Berlin..
Renate Künast bewirbt sich offiziell um eine Kandidatur zur Bürgermeisterwahl in Berlin. Die Grünen- Bundesvorsitzende erklärte am Freitag, zur Wahl anzutreten. Laut Umfragen hätte sie beste Chancen, Klaus Wowereit (SPD) zu beerben.
Wenn sich Renate Künast in Szene setzt, dann stimmen die Effekte. Meistens. Und der wichtigste Effekt im vertrackten Bürger-Politiker-Krösken ist momentan nun mal Dialog. Oder dessen Verweigerung. Oder Abwesenheit. Darum ein bisschen Townhall-Atmosphäre; nur ohne Obama. Darum ein bisschen blaues Licht unter der Kuppel und grünes von der Galerie. Und am Rednerpult das Logo: „Für die Zukunft. Für Alle. Für Berlin.“ Sinnigerweise im Museum für Kommunikation, wo die Ausstellung „Schon gehört?“ zurzeit allerlei Tratsch, Intrigen und krude Gerüchte im Angebot hat, räumte die 54-Jährige am Freitagabend vor 600 Parteifreunden und Vertretern der Stadtgesellschaft die Spekulationen über ihre politische Zukunft ab: Jawohl, sie macht es. Am 18. September 2011 tritt die in Recklinghausen geborene Juristin bei den Wahlen zum Berliner Abgeordnetenhaus gegen Amtsinhaber Klaus Wowereit (SPD) an. „Berlin hat mehr verdient als lustloses Regieren“, sagte sie in ihrer viel beklatschten Antrittsrede.
„Armut ist das Gegenteil von sexy“
Heute ein schwuler Bürgermeister, bald ein grüne Regierende? Die Chance, erstmals in einem Bundesland die Regierungschefin zu stellen, stehen für die Grünen gut wie nie. Beständig rangieren sie nicht nur in den bürgerlich-hippen Milieus von Prenzlauer Berg und Berlin-Mitte in Umfragen mit 30 Prozent deutlich vor der SPD (26 Prozent) und der CDU (17 bis 20 Prozent). Popularität, die Begehren weckt. Union (lauter) wie SPD (viel leiser) signalisieren Kooperationsbereitschaft. Grün stellt sich taub. In beide Richtungen. Grün greift an. Berlin sei eine Verheißung, sagte Künast, aber seine „beharrlich abgenutzte Regierung eine Zumutung“. Darum immer mehr Berliner, die über den Satz „arm, aber sexy“ nicht „mehr mitlachen können oder wollten“. Armut sei das Gegenteil von sexy. Eine Breitseite gegen „Wowi“, den Vater des immer schon zweifelhaften Spruchs.
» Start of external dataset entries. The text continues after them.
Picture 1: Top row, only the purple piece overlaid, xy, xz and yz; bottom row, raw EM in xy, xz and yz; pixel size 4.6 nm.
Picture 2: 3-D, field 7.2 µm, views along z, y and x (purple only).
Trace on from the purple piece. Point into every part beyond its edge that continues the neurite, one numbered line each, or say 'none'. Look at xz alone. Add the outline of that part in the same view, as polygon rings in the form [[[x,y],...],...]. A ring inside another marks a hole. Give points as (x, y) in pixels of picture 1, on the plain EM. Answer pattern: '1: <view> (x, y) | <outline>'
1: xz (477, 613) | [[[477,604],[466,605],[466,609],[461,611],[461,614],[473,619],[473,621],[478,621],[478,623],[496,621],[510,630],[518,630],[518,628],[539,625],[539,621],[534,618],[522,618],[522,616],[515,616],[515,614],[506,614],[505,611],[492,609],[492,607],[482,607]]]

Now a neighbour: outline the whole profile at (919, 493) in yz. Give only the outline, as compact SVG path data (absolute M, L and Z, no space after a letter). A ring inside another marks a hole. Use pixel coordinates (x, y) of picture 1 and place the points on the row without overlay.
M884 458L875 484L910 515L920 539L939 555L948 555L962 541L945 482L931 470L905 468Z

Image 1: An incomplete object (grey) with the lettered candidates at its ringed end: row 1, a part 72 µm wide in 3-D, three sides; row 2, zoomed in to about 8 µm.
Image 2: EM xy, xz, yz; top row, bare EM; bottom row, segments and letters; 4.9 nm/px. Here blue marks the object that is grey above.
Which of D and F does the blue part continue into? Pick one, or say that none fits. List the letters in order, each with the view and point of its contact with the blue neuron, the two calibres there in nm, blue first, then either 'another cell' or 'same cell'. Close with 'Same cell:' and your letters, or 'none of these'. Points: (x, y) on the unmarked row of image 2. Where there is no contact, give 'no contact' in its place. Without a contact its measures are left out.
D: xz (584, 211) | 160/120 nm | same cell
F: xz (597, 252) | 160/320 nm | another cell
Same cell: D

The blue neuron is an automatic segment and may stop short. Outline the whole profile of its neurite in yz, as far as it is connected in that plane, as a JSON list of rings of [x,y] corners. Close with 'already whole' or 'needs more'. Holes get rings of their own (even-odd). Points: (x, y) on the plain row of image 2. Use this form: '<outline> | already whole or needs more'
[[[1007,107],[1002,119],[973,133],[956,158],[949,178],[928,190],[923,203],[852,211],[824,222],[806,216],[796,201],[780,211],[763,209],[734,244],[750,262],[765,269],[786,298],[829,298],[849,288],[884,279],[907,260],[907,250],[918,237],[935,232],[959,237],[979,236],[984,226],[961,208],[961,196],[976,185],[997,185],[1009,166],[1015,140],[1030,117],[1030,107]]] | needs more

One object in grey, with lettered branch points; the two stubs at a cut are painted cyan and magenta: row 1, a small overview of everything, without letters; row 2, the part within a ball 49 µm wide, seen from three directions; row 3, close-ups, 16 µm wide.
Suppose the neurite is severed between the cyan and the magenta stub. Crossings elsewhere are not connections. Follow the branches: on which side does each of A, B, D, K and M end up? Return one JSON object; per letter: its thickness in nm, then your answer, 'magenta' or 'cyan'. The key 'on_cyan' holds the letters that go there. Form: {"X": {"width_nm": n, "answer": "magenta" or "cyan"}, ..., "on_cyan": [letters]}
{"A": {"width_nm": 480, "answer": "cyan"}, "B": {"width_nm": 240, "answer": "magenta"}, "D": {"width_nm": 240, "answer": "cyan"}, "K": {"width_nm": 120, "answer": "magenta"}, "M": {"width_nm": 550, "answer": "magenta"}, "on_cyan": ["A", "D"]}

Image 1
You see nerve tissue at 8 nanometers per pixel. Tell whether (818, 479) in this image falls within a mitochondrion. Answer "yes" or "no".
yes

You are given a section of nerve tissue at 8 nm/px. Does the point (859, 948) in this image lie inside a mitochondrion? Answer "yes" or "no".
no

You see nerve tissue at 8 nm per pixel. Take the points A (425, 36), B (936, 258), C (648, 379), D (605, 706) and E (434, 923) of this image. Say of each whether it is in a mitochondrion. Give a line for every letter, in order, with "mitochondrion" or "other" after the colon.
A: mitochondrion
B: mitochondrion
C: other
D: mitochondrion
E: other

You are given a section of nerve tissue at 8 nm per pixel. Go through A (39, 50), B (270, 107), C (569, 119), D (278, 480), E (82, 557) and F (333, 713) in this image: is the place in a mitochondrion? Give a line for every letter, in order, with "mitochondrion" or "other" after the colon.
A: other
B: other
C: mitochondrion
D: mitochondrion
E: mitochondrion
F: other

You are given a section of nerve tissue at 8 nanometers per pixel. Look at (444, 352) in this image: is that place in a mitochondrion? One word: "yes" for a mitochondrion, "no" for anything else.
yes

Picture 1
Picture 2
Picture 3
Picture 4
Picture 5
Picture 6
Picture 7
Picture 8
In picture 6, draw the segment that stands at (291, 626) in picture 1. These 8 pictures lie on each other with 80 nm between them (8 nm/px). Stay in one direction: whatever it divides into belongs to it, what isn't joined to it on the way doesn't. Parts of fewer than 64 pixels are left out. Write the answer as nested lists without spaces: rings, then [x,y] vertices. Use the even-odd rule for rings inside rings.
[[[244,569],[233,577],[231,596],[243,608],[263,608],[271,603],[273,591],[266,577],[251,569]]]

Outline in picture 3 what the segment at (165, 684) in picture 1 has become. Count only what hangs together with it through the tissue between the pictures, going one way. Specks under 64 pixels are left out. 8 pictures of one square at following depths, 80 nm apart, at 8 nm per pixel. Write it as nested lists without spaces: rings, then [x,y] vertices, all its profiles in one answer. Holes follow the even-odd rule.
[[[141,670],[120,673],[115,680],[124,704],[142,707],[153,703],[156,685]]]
Künast, die im Bundestag mit Jürgen Trittin die Fraktion leitet, kennt die Stadt und ihre Lebenslagen aus dem effeff; die ökonomische Dauer-Erschlaffung, die Ballung von Problemen, die sich in sozial gespaltenen Kiezen zeigen. Sie lebt hier seit 30 Jahren. Sie war 1979 Mitbegründerin der West-Berliner Alternativen Liste und saß 14 Jahre im Abgeordnetenhaus. So einer nimmt der Hauptstädter womöglich ab, wenn sie sagt, dass „wir Demokratie anders und besser wagen wollen“.
„Wahlgeschenke gibt es nicht“
Zehn Jahre lang bespielte die über Realschule, Fachoberschulreife und Sozialarbeit zum Jurastudium gekommene Anwältin mit dem markanten Bürstenhaarschnitt und dem noch markanteren Kinn zuletzt bundespolitisches Parkett. Ihre schnörkellose Rhetorik wird ab sofort vor allem (wieder) Richtung Rotes Rathaus zielen. Richtung „Aufbruch für eine Stadt, die für alle da ist“. Aber Obacht „Wahlgeschenke gibt es nicht, für niemanden. Es gibt nur das, was nötig ist.“ Das ist kein Gerücht. Das ist von Renate Künast.